Walter Holowach

Personal information
- Born: 3 November 1909 Edmonton, Alberta, Canada
- Died: 9 April 2008 (aged 98) Edmonton, Alberta, Canada

Chess career
- Country: Canada
- Title: Alberta Chess Champion (1946–1950)

= Walter Holowach =

Canadian chess player

Walter Holowach (3 November 1909 – 9 April 2008) was a Canadian chess player and musician.

==Biography==
Walter Holowach was Ukrainian. He graduated with Doctorate in violin in Vienna Conservatory. He played first violin in Vienna Philharmonic Orchestra. After moving to Edmonton, Canada Walter Holowach was violinist in Edmonton Symphony Orchestra but from 1957 to 1958 he was Concert Master in this orchestra. Walter Holowach was founder the Empire Opera Company and family business company Expert Dyers and Cleaners Ltd.. During the World War II he worked also as code breaker.

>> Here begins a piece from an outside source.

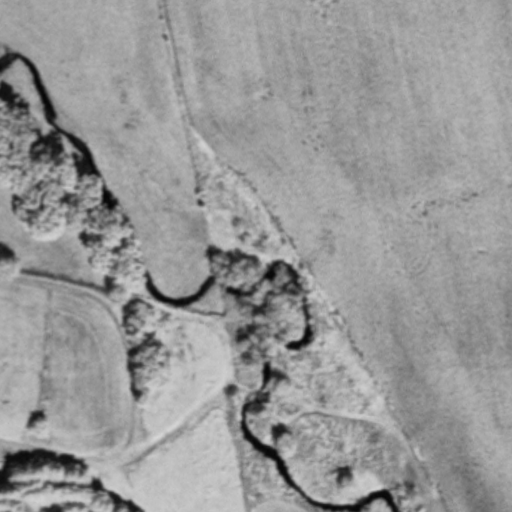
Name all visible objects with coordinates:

From the late 1930s to the early 1950s, Walter Holowach was one of Canada's leading chess players. He was multiple participant in the Canadian Chess Championships. From 1946 to 1950 Walter Holowach five times in row won Alberta Chess Championship without losing a game.

Walter Holowach played for Canada in the Chess Olympiad:
- In 1939, at fourth board in the 8th Chess Olympiad in Buenos Aires (+5, =6, -4).